Check the Underlying Investments
Look at what funds are held within the target date fund. Index funds generally outperform actively managed funds over time.
Compare Providers
Different providers have different philosophies. Some are more aggressive, others more conservative. Review several options before deciding.
Target Date Funds in Your 401(k)
Target date funds are often the default investment option in 401(k) plans, and for good reason.
Why They Are Popular in 401(k)s
- Easy for employees to understand and use
- Meet Department of Labor qualified default investment alternative requirements
- Reduce the risk of poor investment decisions
- Provide appropriate diversification automatically
Should You Use Your 401(k)'s Target Date Fund?
It depends on your 401(k)'s options. If the target date fund has reasonable fees and a sensible glide path, it is often a good choice. If the fees are high, consider building your own portfolio from the plan's other options.
Alternatives to Target Date Funds
If target date funds do not fit your needs, consider these alternatives.
Three-Fund Portfolio
Build a simple portfolio with a US stock index fund, an international stock index fund, and a bond index fund. Adjust the mix based on your age and rebalance annually.
Target Risk Funds
Also called balanced funds, these maintain a fixed allocation (like 60% stocks, 40% bonds) regardless of your age.
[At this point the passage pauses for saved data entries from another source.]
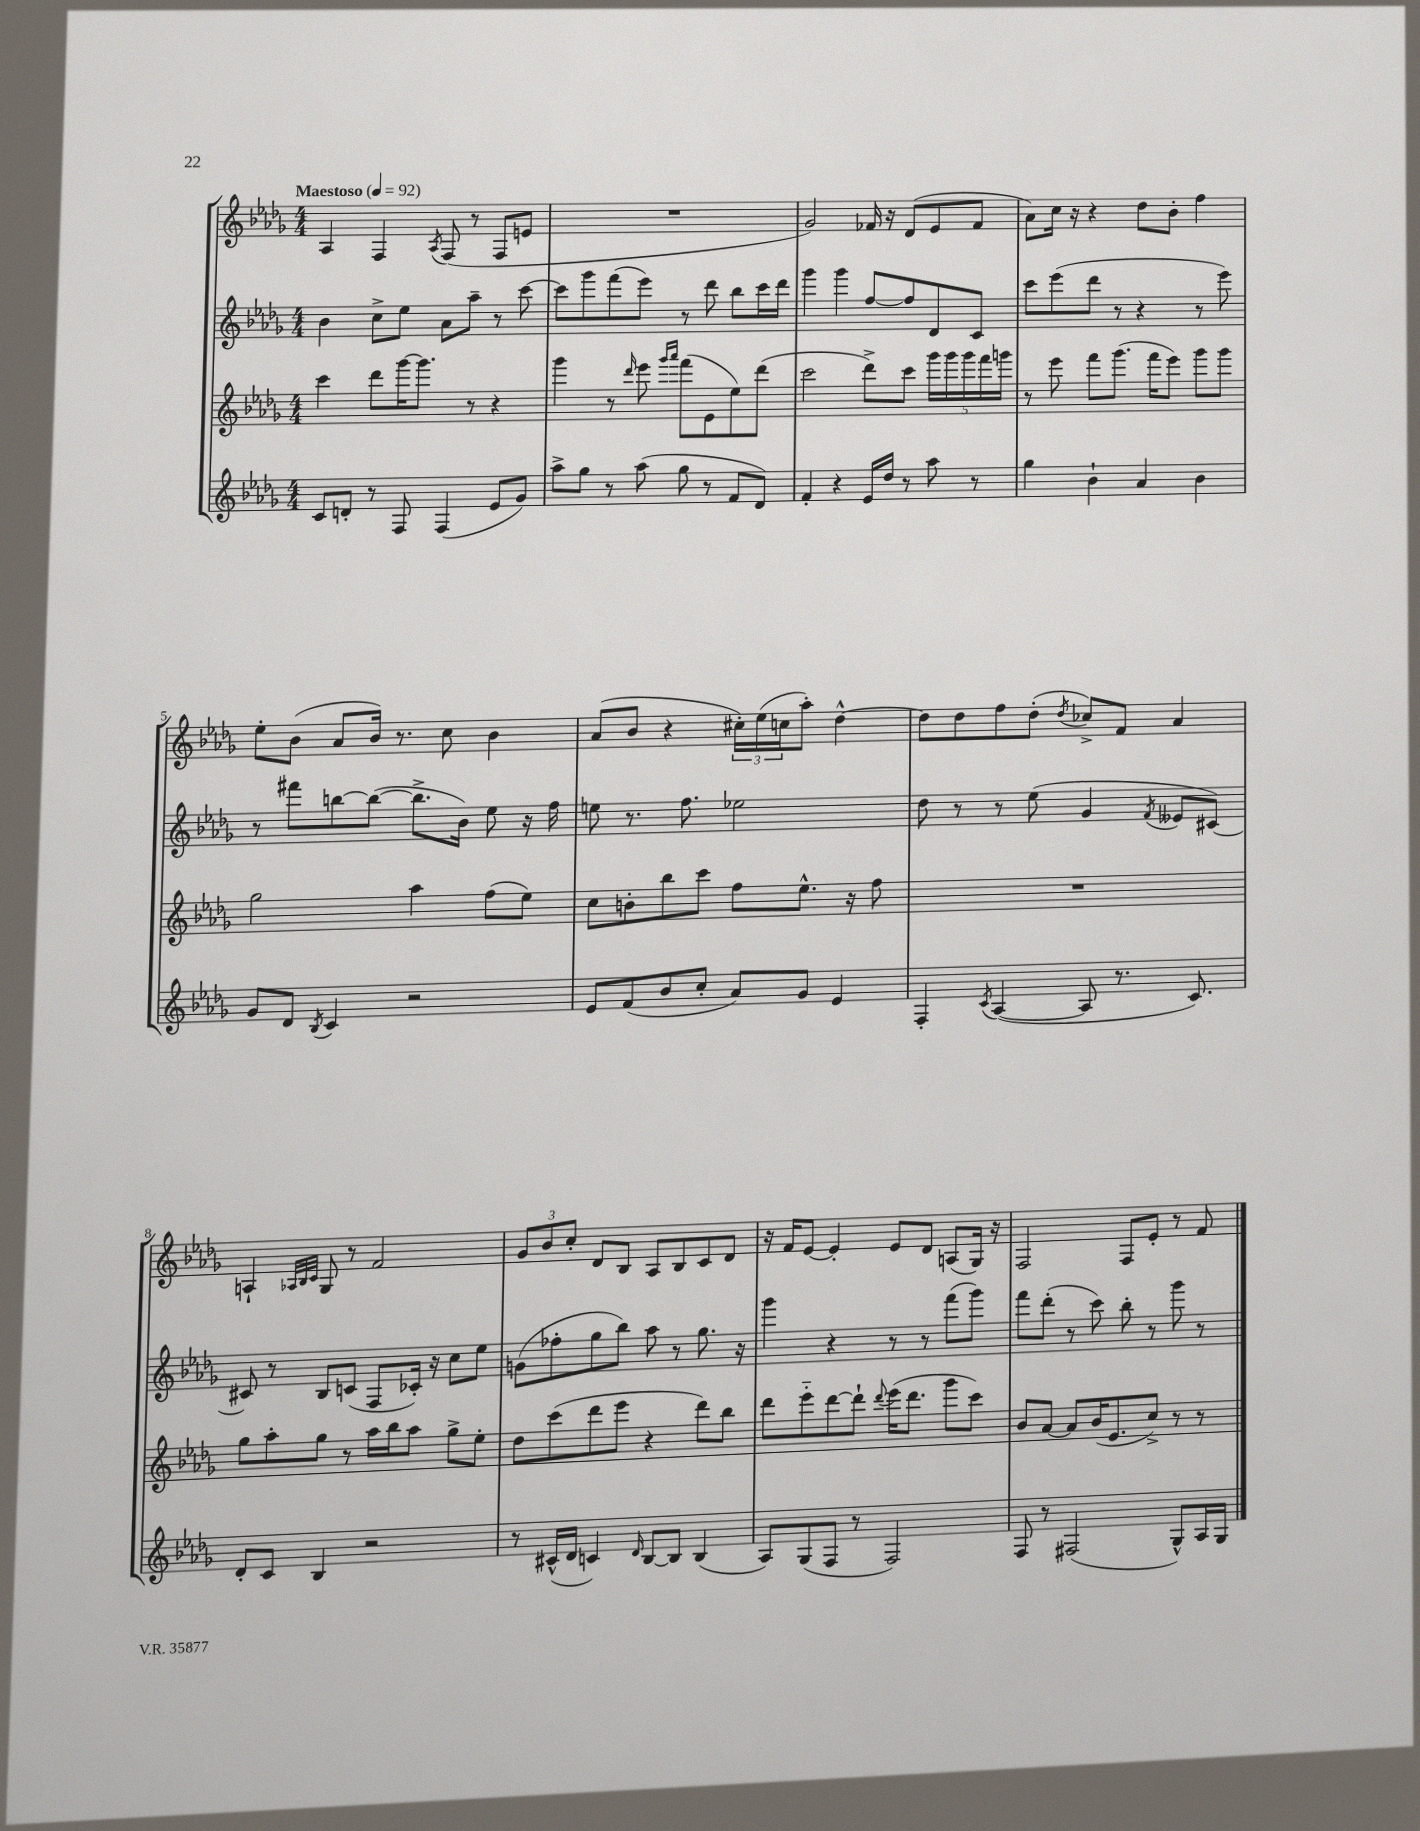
<<
\new StaffGroup <<
\new Staff = "s0" {
    \clef treble \key des \major \numericTimeSignature \time 4/4 \tempo "Maestoso" 4 = 92
    aes4 f4 \acciaccatura { aes8 } f8( r8 f8 e'8 |
    R1 |
    ges'2) fes'16 r16 des'8( ees'8 fes'8 |
    aes'8) c''16 r16 r4 des''8 bes'8-. f''4 |
    ees''8-. bes'8( aes'8 bes'16) r8. c''8 bes'4 |
    aes'8( bes'8 r4 \tuplet 3/2 { cis''16-.) ees''16( c''16 } aes''8-.) des''4~-^ |
    des''8 des''8 f''8 des''8-.( \acciaccatura { des''8 } ces''8->) f'8 aes'4 |
    a4-! \grace { aes32 bes32 c'32 } ges8 r8 f'2 |
    \tuplet 3/2 { ges'8 bes'8 c''8-. } des'8 bes8 aes8 bes8 c'8 des'8 |
    r16 f'16 ees'8~ ees'4-. ees'8 des'8 a8( ges16) r16 |
    f2 f8 ees'8-. r8 f'8 \bar "|." |
}
\new Staff = "s1" {
    \clef treble \key des \major \numericTimeSignature \time 4/4
    bes'4 c''8-> ees''8 aes'8 aes''8-- r8 c'''8~ |
    c'''8 ges'''8 f'''8( ees'''8) r8 des'''8 bes''8 c'''16 des'''16 |
    ges'''4 ges'''4 f''8~ f''8 des'8 c'8 |
    c'''8 ees'''8( des'''8 r8 r4 r8 ees'''8) |
    r8 fis'''8 b''8~ b''8~( b''8.-> bes'16) ees''8 r16 f''16 |
    e''8 r8. f''8. ees''2 |
    des''8 r8 r8 ees''8( ges'4 \acciaccatura { f'8 } eeses'8 cis'8~) |
    cis'8 r8 bes8 c'8( f8 ces'16-.) r16 c''8 ees''8 |
    g'8( fes''8-. ges''8 bes''8) aes''8 r8 ges''8. r16 |
    ges'''4 r4 r8 r8 f'''8( ges'''8) |
    f'''8 des'''8-.( r8 c'''8) bes''8-. r8 ges'''8 r8 \bar "|." |
}
\new Staff = "s2" {
    \clef treble \key des \major \numericTimeSignature \time 4/4
    c'''4 des'''8 ges'''16~ ges'''8. r8 r4 |
    ges'''4 r8 \grace { des'''16 } ees'''8 \grace { ges'''16 aes'''16 } f'''8( ees'8 ees''8) des'''8( |
    c'''2 des'''8->) c'''8 \tuplet 5/4 { ges'''16 ges'''16 ges'''16 f'''16 g'''16 } |
    r8 ees'''8 f'''8 ges'''8.( f'''16 ees'''8) ges'''8 ges'''8 |
    ges''2 aes''4 f''8( ees''8) |
    c''8 b'8-. bes''8 c'''8 f''8 ees''8.-^ r16 f''8 |
    R1 |
    ges''8 aes''8-. ges''8 r8 aes''16 bes''16 aes''8 ges''8-> ees''8-. |
    des''8 c'''8( des'''8 ees'''8 r4 des'''8) bes''8 |
    des'''8 ees'''8-_ des'''8~ des'''8-! \appoggiatura { des'''8 } ees'''16( des'''8. ges'''8 c'''8) |
    bes'8 aes'8~ aes'8 bes'16( ees'8. c''8->) r8 r8 \bar "|." |
}
\new Staff = "s3" {
    \clef treble \key des \major \numericTimeSignature \time 4/4
    c'8 d'8-. r8 f8 f4( ees'8 ges'8) |
    aes''8-> ges''8 r8 aes''8( ges''8 r8 f'8 des'8) |
    f'4-. r4 ees'16 des''16 r8 aes''8 r8 |
    ges''4 bes'4-! aes'4 bes'4 |
    ges'8 des'8 \acciaccatura { bes8 } c'4 r2 |
    ees'8 f'8( bes'8 c''8-. aes'8) ges'8 ees'4 |
    f4-. \acciaccatura { c'8 } aes4~( aes8 r8. c'8.) |
    des'8-. c'8 bes4 r2 |
    r8 cis'16-^( des'16 c'4) \grace { des'16 } bes8~ bes8 bes4( |
    aes8) ges8( f8 r8 f2) |
    f8 r8 fis2( ges8-^) aes16 ges16 \bar "|." |
}
>>
>>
You adjust your holdings as you age.
Robo-Advisors
Automated investment services create and manage a customized portfolio based on your specific situation, often at low cost.
Common Target Date Fund Mistakes
Avoid these errors when using target date funds.
Choosing the Wrong Date
Do not automatically pick a fund matching your expected retirement year. If you have a high risk tolerance, choose a later date. If you are conservative, choose an earlier date.
Holding Multiple Target Date Funds
Holding funds with different target dates dilutes the intended allocation and defeats the purpose. Pick one fund.
Mixing with Other Investments
Target date funds are designed to be complete portfolios. Adding other investments changes your allocation in ways you might not intend.
Ignoring Fees
A 0.5% fee difference compounded over 30 years can cost you hundreds of thousands of dollars. Always compare expense ratios.
Track Your Retirement Progress
Pro Trader Dashboard helps you monitor your retirement investments and track your progress toward your financial goals.
Summary
Target date funds offer a simple, effective way to invest for retirement. They automatically manage your asset allocation, rebalance your portfolio, and adjust your risk over time. While they are not perfect for everyone, they are an excellent choice for investors who want professional management without the complexity. Choose a low-cost option, understand the glide path, and let compound growth do the rest.